Aanpak van misstanden buiten Nederland 
 
Onze onderzoekers krijgen regelmatig te maken met kwesties waarbij de werkgever in het buitenland is gevestigd, of waarbij de feitelijk te onderzoeken gebeurtenissen in het buitenland plaatsvinden. Voor het Huis is dit een complicerende factor. Eenvoudigweg omdat bijvoorbeeld onze onderzoeksbevoegdheden niet verder reiken dan de eigen landsgrens. Toch kunnen we in sommige gevallen wel iets doen.

Een paar zaken die de afgelopen tijd aan het Huis zijn voorgelegd gingen over situaties waarbij in Nederland gevestigde organisaties financiële of andere vormen van steun aan het buitenland verleent. De organisatie en uitvoering van die steun loopt doorgaans via in Nederland gevestigde Nederlandse organisaties. Deze organisaties werken daarbij samen met lokale organisaties of autoriteiten van het betreffende land.

Vanwege de afstand is het uitoefenen van toezicht op de juiste besteding van middelen lastiger te organiseren. Misbruik, fraude en corruptie liggen in dat geval op de loer. Als een in Nederland gevestigde organisatie van een eigen medewerker verneemt dat hier mogelijk sprake van is, dan mag verwacht worden dat daarop wordt geacteerd. In een aantal gevallen is dat niet of onvoldoende gebeurd. 

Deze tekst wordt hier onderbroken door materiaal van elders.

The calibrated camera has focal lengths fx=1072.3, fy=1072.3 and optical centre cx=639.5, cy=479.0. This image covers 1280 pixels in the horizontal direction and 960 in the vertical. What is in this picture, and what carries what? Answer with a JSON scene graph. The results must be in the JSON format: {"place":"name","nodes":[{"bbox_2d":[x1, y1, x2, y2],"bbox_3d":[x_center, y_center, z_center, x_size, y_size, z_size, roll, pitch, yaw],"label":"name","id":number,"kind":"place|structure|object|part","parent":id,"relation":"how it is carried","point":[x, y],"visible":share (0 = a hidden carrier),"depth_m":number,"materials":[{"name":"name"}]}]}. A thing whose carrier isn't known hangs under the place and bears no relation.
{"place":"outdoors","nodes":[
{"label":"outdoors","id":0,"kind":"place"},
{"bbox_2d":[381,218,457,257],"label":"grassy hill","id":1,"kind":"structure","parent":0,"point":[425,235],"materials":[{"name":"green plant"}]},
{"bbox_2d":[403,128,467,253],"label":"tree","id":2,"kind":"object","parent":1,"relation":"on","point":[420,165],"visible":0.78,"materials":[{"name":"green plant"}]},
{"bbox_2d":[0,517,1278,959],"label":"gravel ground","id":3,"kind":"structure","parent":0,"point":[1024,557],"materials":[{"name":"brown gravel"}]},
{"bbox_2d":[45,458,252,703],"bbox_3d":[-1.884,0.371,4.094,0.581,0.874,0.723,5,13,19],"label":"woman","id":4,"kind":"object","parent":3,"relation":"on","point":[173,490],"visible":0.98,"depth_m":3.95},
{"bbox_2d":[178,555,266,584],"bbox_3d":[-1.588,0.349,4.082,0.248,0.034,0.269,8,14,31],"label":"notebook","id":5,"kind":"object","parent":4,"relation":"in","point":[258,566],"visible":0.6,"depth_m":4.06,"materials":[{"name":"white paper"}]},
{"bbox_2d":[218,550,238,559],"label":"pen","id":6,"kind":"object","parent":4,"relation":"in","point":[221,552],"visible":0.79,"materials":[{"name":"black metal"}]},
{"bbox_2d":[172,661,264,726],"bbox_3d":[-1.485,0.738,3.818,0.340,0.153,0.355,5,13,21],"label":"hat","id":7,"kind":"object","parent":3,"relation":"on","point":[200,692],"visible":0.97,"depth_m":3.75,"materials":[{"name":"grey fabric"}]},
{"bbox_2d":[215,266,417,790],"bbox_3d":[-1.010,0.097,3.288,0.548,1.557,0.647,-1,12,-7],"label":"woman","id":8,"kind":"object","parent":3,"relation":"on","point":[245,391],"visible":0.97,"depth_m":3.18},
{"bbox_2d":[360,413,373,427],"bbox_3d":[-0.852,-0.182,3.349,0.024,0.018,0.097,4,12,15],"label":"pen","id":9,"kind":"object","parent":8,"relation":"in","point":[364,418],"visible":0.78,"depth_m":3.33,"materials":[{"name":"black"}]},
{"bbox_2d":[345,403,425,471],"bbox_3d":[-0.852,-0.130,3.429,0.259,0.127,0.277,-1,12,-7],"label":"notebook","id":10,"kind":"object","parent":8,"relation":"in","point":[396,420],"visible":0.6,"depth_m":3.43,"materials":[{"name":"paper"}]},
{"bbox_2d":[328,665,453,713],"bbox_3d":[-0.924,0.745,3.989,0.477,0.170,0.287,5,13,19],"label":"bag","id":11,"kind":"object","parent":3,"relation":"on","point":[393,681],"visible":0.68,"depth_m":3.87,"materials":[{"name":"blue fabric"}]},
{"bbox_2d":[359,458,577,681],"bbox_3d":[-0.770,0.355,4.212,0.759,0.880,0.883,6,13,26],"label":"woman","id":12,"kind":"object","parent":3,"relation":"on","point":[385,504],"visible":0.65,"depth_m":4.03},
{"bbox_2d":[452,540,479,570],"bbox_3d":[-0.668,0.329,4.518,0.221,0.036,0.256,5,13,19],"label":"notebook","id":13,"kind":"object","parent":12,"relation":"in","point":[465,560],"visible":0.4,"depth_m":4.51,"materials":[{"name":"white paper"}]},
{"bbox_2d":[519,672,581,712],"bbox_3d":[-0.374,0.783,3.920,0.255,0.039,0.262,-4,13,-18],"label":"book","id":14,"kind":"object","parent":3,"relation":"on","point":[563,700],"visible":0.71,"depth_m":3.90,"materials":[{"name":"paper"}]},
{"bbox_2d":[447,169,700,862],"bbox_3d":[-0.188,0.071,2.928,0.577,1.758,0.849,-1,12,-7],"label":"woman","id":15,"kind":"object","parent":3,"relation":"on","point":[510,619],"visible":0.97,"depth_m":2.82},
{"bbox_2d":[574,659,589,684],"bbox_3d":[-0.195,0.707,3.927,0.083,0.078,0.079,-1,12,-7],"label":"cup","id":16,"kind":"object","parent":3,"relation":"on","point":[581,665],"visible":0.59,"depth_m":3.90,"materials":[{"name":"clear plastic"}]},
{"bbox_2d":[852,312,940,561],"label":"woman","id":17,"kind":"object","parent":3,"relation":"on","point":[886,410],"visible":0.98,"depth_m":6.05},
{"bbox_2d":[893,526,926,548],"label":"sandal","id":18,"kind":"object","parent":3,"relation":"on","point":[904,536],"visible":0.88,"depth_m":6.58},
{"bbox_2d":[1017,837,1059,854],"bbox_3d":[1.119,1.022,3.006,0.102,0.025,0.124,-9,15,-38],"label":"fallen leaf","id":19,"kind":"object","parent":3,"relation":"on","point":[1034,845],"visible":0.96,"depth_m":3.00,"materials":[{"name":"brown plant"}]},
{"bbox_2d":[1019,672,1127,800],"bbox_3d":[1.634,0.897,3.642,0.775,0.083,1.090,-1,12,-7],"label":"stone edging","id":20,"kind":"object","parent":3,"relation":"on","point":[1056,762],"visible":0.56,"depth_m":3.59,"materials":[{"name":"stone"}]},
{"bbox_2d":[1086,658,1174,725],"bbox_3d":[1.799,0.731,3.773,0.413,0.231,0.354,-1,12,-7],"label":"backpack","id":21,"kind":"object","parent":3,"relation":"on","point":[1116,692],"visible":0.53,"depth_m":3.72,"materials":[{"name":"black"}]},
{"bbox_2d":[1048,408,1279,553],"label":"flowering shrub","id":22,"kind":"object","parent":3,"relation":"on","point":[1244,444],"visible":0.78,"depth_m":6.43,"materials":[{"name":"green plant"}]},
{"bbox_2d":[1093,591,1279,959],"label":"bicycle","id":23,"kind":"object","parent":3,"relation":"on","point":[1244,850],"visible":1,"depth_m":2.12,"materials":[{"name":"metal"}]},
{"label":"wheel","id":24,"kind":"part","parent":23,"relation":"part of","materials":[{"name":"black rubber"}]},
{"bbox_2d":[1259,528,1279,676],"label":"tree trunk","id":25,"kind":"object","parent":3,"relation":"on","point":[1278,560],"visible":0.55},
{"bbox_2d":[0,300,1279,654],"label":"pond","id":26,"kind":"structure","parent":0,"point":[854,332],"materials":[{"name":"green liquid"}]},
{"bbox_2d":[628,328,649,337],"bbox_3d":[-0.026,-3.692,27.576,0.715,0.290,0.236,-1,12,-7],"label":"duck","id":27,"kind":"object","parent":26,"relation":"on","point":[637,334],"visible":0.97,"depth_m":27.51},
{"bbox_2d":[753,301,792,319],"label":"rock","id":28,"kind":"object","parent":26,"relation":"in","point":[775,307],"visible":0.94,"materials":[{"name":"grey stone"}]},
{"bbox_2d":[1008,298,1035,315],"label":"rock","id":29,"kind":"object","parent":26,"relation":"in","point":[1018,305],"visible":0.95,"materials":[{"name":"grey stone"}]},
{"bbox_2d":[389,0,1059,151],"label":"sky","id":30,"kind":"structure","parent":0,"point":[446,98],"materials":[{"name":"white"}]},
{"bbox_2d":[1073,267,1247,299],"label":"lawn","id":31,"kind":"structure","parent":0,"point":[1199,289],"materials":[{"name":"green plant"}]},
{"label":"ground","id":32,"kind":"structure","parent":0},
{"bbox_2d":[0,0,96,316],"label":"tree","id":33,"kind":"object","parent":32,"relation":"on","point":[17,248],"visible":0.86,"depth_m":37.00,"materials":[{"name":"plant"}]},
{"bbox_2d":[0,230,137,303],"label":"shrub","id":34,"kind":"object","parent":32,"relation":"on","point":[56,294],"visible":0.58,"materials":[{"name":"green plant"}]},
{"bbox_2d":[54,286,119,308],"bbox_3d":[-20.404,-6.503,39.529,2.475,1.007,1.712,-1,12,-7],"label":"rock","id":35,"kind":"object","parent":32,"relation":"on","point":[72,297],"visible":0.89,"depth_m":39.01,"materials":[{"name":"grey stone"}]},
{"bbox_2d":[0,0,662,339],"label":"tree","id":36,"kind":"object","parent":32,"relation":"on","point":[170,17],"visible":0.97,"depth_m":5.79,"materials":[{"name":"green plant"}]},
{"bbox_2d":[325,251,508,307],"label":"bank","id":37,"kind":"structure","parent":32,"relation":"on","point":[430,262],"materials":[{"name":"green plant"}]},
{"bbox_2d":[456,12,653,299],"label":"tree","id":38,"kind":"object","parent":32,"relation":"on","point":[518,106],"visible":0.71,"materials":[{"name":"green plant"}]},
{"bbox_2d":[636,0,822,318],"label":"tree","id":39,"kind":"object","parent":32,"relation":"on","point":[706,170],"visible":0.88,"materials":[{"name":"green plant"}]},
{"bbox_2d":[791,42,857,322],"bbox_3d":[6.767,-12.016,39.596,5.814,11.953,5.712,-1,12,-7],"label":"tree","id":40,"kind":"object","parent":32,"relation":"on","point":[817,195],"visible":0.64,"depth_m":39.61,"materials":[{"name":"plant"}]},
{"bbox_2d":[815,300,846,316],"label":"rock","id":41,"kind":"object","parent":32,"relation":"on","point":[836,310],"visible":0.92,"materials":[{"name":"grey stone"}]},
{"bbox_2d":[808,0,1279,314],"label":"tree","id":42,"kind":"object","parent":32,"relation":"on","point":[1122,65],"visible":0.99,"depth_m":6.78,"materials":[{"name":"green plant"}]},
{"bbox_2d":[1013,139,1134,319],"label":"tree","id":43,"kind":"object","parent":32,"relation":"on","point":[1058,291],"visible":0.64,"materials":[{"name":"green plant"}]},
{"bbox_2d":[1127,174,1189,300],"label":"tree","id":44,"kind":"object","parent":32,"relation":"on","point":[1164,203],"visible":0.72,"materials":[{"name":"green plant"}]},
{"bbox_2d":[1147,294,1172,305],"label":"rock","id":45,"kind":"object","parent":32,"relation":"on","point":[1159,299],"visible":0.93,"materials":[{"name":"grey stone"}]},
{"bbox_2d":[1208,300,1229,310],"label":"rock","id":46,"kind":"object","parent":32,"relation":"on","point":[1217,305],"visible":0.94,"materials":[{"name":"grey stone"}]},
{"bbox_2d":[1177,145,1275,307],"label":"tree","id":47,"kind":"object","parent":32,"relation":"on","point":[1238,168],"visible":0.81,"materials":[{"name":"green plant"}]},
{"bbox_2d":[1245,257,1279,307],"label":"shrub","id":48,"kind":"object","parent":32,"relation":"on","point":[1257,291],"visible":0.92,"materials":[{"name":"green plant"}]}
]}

In dat laatste geval neemt het Huis de melding van de vermoede misstanden in ontvangst, maar kan het in het buitenland geen onderzoek doen. Op één uitzondering na: dat is dat een melder instemming geeft om zijn werkgever te benaderen, ook al is zijn melding vertrouwelijk. Wij krijgen daardoor de mogelijkheid om met de werkgever in gesprek te gaan, met het doel de werkgever te bewegen tot het nemen van maatregelen. Maatregelen waardoor de vermoede misstand wordt beëindigd en herhaling wordt voorkomen.